Oil and 24k gold leaf on wood panel, 36"h x 48"w, Item No. 20509,

Some years ago a collector of my work sent me an article from Overland literary journal called ‘The Wildness of Girlhood’ by Bonnie Mary Liston. I was so taken by it that I held onto the article and have now based this painting (and indeed most of my current work in general) on the ‘wildness’ aspect of pre-adolescent girlhood, that connection and love for the natural world. 

Here are portions of that article:

“Emily Bronte wrote in Wuthering Heights, 1847: ‘I wish I were a girl again, half savage and hardy, and free.’ Catherynne Valente wrote in Deathless, 2011: ‘She knew herself, how she had slowly, over years, become a cat, a wolf, a snake, anything but a girl. How she had wrung out her girlhood like death.’

There is a period in many little girls’ lives, around the age of ten, where they go completely wild. Not in the sense of Girls Gone Wild, which depressingly clogs up the search results, but in the most natural sense of the word – feral and free.

I’m talking about the girls who become obsessed with horses, or wolves, or witches, and who knew themselves to be wild creatures like those. They vanish outdoors, hiding in trees, sticking their hands in the dirt, making potions from mud and sticks. They escape into complex worlds of their own imagining, shared between other little girls or solitary kingdoms.

Every four years or so, the young girls of (ancient) Athens between ages of five and ten would go into the woods to make sacrifices to Artemis, run races, dance and live like bears. Literally. They were called arktoi, which means ‘little bears’, and they were supposed to run around pretending to be bears, wearing special bear skins or – following one of those periodic Athenian budget cuts – saffron-coloured robes. 

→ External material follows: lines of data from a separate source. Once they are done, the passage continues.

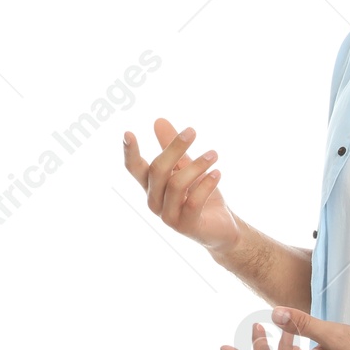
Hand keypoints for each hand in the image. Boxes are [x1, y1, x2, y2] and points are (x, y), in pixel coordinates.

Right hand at [122, 117, 239, 253]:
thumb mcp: (187, 167)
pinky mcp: (185, 226)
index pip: (135, 168)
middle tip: (192, 131)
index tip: (128, 133)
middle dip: (174, 148)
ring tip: (213, 154)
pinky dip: (206, 185)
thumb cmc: (200, 195)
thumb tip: (158, 120)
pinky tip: (217, 173)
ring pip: (176, 184)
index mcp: (151, 186)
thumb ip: (172, 147)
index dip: (130, 152)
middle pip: (157, 170)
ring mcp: (168, 216)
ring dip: (196, 166)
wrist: (221, 229)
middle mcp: (154, 201)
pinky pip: (193, 201)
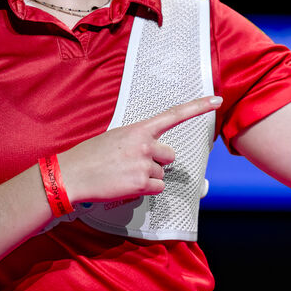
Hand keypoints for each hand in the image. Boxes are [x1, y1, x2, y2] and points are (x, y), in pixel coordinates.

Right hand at [58, 96, 221, 202]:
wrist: (72, 174)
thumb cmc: (90, 155)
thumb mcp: (115, 137)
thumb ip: (137, 140)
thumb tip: (151, 150)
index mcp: (139, 129)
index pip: (174, 114)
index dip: (198, 107)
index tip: (217, 100)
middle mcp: (146, 145)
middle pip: (170, 156)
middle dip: (158, 162)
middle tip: (134, 165)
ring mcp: (144, 164)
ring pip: (161, 174)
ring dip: (148, 177)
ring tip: (124, 175)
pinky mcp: (142, 184)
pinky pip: (156, 188)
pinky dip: (145, 190)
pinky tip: (126, 185)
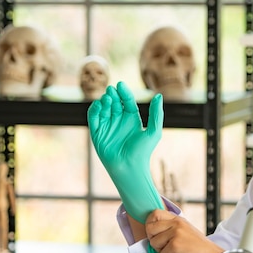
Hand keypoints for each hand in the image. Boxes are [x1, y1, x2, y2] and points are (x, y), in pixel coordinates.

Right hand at [87, 81, 163, 222]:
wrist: (129, 167)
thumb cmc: (143, 152)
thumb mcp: (154, 131)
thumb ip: (156, 114)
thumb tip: (159, 96)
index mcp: (132, 119)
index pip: (127, 102)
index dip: (124, 93)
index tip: (120, 85)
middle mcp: (119, 121)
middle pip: (114, 103)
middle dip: (112, 95)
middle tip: (112, 90)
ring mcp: (108, 126)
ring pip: (103, 108)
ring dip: (104, 101)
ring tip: (107, 98)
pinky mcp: (97, 133)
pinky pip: (94, 118)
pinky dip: (94, 109)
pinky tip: (99, 105)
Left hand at [145, 209, 223, 252]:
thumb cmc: (199, 248)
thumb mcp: (186, 231)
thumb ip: (171, 228)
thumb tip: (152, 233)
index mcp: (178, 219)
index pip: (155, 213)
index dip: (150, 224)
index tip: (154, 233)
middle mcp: (176, 224)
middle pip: (150, 228)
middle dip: (153, 240)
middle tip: (163, 246)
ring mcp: (176, 234)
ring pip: (154, 243)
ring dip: (161, 252)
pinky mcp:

If wildness is behaviour outside of societal norms, it pays to remember that society is a human invention. And while we keep working on it, adding and removing elements like the world’s largest and most volatile game of Jenga, the building blocks of our society remain fundamentally racist, sexist, and unfair to most. ‘Savage’ behaviours exhibited by Indigenous peoples living in places that other people wanted to occupy could include such terrors as: having relationships with nature that were enriching instead of destructive, not living up to western beauty standards and their puritanical shame and disgust for the human body, not participating in such occupations of civilised people as advanced weapons manufacture, capitalism, or invading and colonising. Things that seem normal in Western society, like working too many hours a week in a grey box where you can’t see the sun to pay off debts, are not natural behaviours for humans. Whereas things that might feel very natural, like the desire to jump into large bodies of water or being passionately in love with the Moon, do not always seem normal.”